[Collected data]
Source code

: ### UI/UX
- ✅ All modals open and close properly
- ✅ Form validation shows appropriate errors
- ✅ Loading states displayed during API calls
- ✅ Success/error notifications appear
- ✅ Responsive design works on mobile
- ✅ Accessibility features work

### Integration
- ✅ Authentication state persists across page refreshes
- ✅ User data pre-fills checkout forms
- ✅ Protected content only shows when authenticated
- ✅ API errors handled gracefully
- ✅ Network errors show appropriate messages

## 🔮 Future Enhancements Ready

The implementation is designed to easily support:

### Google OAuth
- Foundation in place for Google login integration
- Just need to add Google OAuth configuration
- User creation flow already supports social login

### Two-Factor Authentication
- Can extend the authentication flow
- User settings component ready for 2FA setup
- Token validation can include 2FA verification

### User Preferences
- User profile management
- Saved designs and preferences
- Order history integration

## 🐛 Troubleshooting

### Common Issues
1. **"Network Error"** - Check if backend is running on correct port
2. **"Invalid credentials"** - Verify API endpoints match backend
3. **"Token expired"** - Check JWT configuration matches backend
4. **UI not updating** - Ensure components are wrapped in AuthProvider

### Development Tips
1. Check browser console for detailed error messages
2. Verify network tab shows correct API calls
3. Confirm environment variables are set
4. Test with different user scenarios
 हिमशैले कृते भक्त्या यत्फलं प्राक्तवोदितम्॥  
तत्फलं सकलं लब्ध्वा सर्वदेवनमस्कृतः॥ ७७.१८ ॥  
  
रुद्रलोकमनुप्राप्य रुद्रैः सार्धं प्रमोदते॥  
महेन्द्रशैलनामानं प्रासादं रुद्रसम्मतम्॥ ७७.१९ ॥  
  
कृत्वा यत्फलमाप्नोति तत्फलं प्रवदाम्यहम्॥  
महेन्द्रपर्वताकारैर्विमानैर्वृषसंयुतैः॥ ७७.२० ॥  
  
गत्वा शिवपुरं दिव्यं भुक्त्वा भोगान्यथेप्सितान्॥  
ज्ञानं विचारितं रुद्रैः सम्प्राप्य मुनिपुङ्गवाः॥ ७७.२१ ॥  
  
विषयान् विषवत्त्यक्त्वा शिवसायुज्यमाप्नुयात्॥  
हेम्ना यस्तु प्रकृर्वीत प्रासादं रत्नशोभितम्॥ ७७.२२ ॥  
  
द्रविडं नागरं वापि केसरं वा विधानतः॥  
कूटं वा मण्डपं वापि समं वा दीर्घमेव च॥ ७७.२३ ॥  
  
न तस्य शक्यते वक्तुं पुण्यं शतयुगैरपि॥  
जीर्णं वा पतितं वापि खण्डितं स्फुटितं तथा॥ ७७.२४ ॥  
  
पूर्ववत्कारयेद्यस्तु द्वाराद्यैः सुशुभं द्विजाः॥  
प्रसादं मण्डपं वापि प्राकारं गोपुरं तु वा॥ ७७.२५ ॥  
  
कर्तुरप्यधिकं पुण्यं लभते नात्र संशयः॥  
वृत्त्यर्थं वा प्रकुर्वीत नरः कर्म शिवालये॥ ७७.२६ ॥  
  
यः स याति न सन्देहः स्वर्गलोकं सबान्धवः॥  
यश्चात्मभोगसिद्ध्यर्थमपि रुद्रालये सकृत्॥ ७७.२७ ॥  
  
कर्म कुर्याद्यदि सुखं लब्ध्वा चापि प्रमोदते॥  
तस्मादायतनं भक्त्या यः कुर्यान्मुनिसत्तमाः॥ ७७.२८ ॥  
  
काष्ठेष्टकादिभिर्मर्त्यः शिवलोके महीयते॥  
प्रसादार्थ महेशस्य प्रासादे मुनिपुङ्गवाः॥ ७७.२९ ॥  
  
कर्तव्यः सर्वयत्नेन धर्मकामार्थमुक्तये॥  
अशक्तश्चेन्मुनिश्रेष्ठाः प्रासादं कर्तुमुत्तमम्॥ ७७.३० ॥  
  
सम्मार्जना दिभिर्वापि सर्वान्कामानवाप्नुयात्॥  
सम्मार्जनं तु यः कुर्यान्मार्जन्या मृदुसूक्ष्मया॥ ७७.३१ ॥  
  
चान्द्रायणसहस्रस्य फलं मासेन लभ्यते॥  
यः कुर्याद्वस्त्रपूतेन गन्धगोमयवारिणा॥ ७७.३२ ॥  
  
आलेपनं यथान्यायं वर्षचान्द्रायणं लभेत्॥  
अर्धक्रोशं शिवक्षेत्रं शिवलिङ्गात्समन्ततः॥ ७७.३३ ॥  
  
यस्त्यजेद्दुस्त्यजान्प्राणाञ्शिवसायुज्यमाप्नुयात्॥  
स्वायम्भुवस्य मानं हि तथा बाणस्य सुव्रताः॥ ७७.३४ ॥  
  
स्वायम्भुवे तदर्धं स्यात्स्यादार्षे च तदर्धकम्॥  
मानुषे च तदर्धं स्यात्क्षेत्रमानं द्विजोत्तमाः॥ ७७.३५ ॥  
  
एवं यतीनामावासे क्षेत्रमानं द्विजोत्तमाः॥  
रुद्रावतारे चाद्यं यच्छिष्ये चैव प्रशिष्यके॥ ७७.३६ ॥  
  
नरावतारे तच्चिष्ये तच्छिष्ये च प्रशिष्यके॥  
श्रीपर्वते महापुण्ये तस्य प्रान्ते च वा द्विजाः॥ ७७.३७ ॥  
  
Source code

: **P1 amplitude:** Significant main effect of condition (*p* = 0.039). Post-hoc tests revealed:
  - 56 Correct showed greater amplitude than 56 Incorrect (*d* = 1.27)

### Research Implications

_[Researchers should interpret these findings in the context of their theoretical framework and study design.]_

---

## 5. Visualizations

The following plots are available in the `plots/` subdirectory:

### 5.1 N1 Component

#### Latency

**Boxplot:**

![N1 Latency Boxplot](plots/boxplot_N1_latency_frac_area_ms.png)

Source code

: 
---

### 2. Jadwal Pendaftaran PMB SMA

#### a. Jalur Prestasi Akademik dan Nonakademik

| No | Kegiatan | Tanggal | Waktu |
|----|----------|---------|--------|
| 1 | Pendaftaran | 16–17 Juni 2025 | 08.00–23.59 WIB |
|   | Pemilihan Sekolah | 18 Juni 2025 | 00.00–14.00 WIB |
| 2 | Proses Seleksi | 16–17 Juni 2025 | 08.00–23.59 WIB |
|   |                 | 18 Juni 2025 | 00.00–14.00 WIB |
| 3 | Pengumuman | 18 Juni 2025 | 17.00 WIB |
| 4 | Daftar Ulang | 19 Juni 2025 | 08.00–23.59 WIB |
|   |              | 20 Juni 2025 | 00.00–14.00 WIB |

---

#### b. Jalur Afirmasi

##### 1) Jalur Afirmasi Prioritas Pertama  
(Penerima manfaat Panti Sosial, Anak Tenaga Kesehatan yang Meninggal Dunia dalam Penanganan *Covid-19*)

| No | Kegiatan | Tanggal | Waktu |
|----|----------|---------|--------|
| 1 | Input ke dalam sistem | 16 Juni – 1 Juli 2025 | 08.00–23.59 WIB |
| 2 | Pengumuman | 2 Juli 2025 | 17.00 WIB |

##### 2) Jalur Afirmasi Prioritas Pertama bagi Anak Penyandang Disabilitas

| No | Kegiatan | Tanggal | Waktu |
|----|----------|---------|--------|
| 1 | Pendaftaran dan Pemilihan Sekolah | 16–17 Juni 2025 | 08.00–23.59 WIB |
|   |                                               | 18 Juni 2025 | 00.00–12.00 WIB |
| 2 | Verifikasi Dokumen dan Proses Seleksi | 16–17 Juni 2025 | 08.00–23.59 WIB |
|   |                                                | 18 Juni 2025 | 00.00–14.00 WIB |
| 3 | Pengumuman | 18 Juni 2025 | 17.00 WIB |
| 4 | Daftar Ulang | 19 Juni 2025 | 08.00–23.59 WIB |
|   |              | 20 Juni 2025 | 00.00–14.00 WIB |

**EXERCISE PROMPT**. Can you rewrite the rows above with each "backend" renamed to "server" and everything else left unchanged?

**SOLUTION**.
Source code

: ### UI/UX
- ✅ All modals open and close properly
- ✅ Form validation shows appropriate errors
- ✅ Loading states displayed during API calls
- ✅ Success/error notifications appear
- ✅ Responsive design works on mobile
- ✅ Accessibility features work

### Integration
- ✅ Authentication state persists across page refreshes
- ✅ User data pre-fills checkout forms
- ✅ Protected content only shows when authenticated
- ✅ API errors handled gracefully
- ✅ Network errors show appropriate messages

## 🔮 Future Enhancements Ready

The implementation is designed to easily support:

### Google OAuth
- Foundation in place for Google login integration
- Just need to add Google OAuth configuration
- User creation flow already supports social login

### Two-Factor Authentication
- Can extend the authentication flow
- User settings component ready for 2FA setup
- Token validation can include 2FA verification

### User Preferences
- User profile management
- Saved designs and preferences
- Order history integration

## 🐛 Troubleshooting

### Common Issues
1. **"Network Error"** - Check if server is running on correct port
2. **"Invalid credentials"** - Verify API endpoints match server
3. **"Token expired"** - Check JWT configuration matches server
4. **UI not updating** - Ensure components are wrapped in AuthProvider

### Development Tips
1. Check browser console for detailed error messages
2. Verify network tab shows correct API calls
3. Confirm environment variables are set
4. Test with different user scenarios
 हिमशैले कृते भक्त्या यत्फलं प्राक्तवोदितम्॥  
तत्फलं सकलं लब्ध्वा सर्वदेवनमस्कृतः॥ ७७.१८ ॥  
  
रुद्रलोकमनुप्राप्य रुद्रैः सार्धं प्रमोदते॥  
महेन्द्रशैलनामानं प्रासादं रुद्रसम्मतम्॥ ७७.१९ ॥  
  
कृत्वा यत्फलमाप्नोति तत्फलं प्रवदाम्यहम्॥  
महेन्द्रपर्वताकारैर्विमानैर्वृषसंयुतैः॥ ७७.२० ॥  
  
गत्वा शिवपुरं दिव्यं भुक्त्वा भोगान्यथेप्सितान्॥  
ज्ञानं विचारितं रुद्रैः सम्प्राप्य मुनिपुङ्गवाः॥ ७७.२१ ॥  
  
विषयान् विषवत्त्यक्त्वा शिवसायुज्यमाप्नुयात्॥  
हेम्ना यस्तु प्रकृर्वीत प्रासादं रत्नशोभितम्॥ ७७.२२ ॥  
  
द्रविडं नागरं वापि केसरं वा विधानतः॥  
कूटं वा मण्डपं वापि समं वा दीर्घमेव च॥ ७७.२३ ॥  
  
न तस्य शक्यते वक्तुं पुण्यं शतयुगैरपि॥  
जीर्णं वा पतितं वापि खण्डितं स्फुटितं तथा॥ ७७.२४ ॥  
  
पूर्ववत्कारयेद्यस्तु द्वाराद्यैः सुशुभं द्विजाः॥  
प्रसादं मण्डपं वापि प्राकारं गोपुरं तु वा॥ ७७.२५ ॥  
  
कर्तुरप्यधिकं पुण्यं लभते नात्र संशयः॥  
वृत्त्यर्थं वा प्रकुर्वीत नरः कर्म शिवालये॥ ७७.२६ ॥  
  
यः स याति न सन्देहः स्वर्गलोकं सबान्धवः॥  
यश्चात्मभोगसिद्ध्यर्थमपि रुद्रालये सकृत्॥ ७७.२७ ॥  
  
कर्म कुर्याद्यदि सुखं लब्ध्वा चापि प्रमोदते॥  
तस्मादायतनं भक्त्या यः कुर्यान्मुनिसत्तमाः॥ ७७.२८ ॥  
  
काष्ठेष्टकादिभिर्मर्त्यः शिवलोके महीयते॥  
प्रसादार्थ महेशस्य प्रासादे मुनिपुङ्गवाः॥ ७७.२९ ॥  
  
कर्तव्यः सर्वयत्नेन धर्मकामार्थमुक्तये॥  
अशक्तश्चेन्मुनिश्रेष्ठाः प्रासादं कर्तुमुत्तमम्॥ ७७.३० ॥  
  
सम्मार्जना दिभिर्वापि सर्वान्कामानवाप्नुयात्॥  
सम्मार्जनं तु यः कुर्यान्मार्जन्या मृदुसूक्ष्मया॥ ७७.३१ ॥  
  
चान्द्रायणसहस्रस्य फलं मासेन लभ्यते॥  
यः कुर्याद्वस्त्रपूतेन गन्धगोमयवारिणा॥ ७७.३२ ॥  
  
आलेपनं यथान्यायं वर्षचान्द्रायणं लभेत्॥  
अर्धक्रोशं शिवक्षेत्रं शिवलिङ्गात्समन्ततः॥ ७७.३३ ॥  
  
यस्त्यजेद्दुस्त्यजान्प्राणाञ्शिवसायुज्यमाप्नुयात्॥  
स्वायम्भुवस्य मानं हि तथा बाणस्य सुव्रताः॥ ७७.३४ ॥  
  
स्वायम्भुवे तदर्धं स्यात्स्यादार्षे च तदर्धकम्॥  
मानुषे च तदर्धं स्यात्क्षेत्रमानं द्विजोत्तमाः॥ ७७.३५ ॥  
  
एवं यतीनामावासे क्षेत्रमानं द्विजोत्तमाः॥  
रुद्रावतारे चाद्यं यच्छिष्ये चैव प्रशिष्यके॥ ७७.३६ ॥  
  
नरावतारे तच्चिष्ये तच्छिष्ये च प्रशिष्यके॥  
श्रीपर्वते महापुण्ये तस्य प्रान्ते च वा द्विजाः॥ ७७.३७ ॥  
  
Source code

: **P1 amplitude:** Significant main effect of condition (*p* = 0.039). Post-hoc tests revealed:
  - 56 Correct showed greater amplitude than 56 Incorrect (*d* = 1.27)

### Research Implications

_[Researchers should interpret these findings in the context of their theoretical framework and study design.]_

---

## 5. Visualizations

The following plots are available in the `plots/` subdirectory:

### 5.1 N1 Component

#### Latency

**Boxplot:**

![N1 Latency Boxplot](plots/boxplot_N1_latency_frac_area_ms.png)

Source code

: 
---

### 2. Jadwal Pendaftaran PMB SMA

#### a. Jalur Prestasi Akademik dan Nonakademik

| No | Kegiatan | Tanggal | Waktu |
|----|----------|---------|--------|
| 1 | Pendaftaran | 16–17 Juni 2025 | 08.00–23.59 WIB |
|   | Pemilihan Sekolah | 18 Juni 2025 | 00.00–14.00 WIB |
| 2 | Proses Seleksi | 16–17 Juni 2025 | 08.00–23.59 WIB |
|   |                 | 18 Juni 2025 | 00.00–14.00 WIB |
| 3 | Pengumuman | 18 Juni 2025 | 17.00 WIB |
| 4 | Daftar Ulang | 19 Juni 2025 | 08.00–23.59 WIB |
|   |              | 20 Juni 2025 | 00.00–14.00 WIB |

---

#### b. Jalur Afirmasi

##### 1) Jalur Afirmasi Prioritas Pertama  
(Penerima manfaat Panti Sosial, Anak Tenaga Kesehatan yang Meninggal Dunia dalam Penanganan *Covid-19*)

| No | Kegiatan | Tanggal | Waktu |
|----|----------|---------|--------|
| 1 | Input ke dalam sistem | 16 Juni – 1 Juli 2025 | 08.00–23.59 WIB |
| 2 | Pengumuman | 2 Juli 2025 | 17.00 WIB |

##### 2) Jalur Afirmasi Prioritas Pertama bagi Anak Penyandang Disabilitas

| No | Kegiatan | Tanggal | Waktu |
|----|----------|---------|--------|
| 1 | Pendaftaran dan Pemilihan Sekolah | 16–17 Juni 2025 | 08.00–23.59 WIB |
|   |                                               | 18 Juni 2025 | 00.00–12.00 WIB |
| 2 | Verifikasi Dokumen dan Proses Seleksi | 16–17 Juni 2025 | 08.00–23.59 WIB |
|   |                                                | 18 Juni 2025 | 00.00–14.00 WIB |
| 3 | Pengumuman | 18 Juni 2025 | 17.00 WIB |
| 4 | Daftar Ulang | 19 Juni 2025 | 08.00–23.59 WIB |
|   |              | 20 Juni 2025 | 00.00–14.00 WIB |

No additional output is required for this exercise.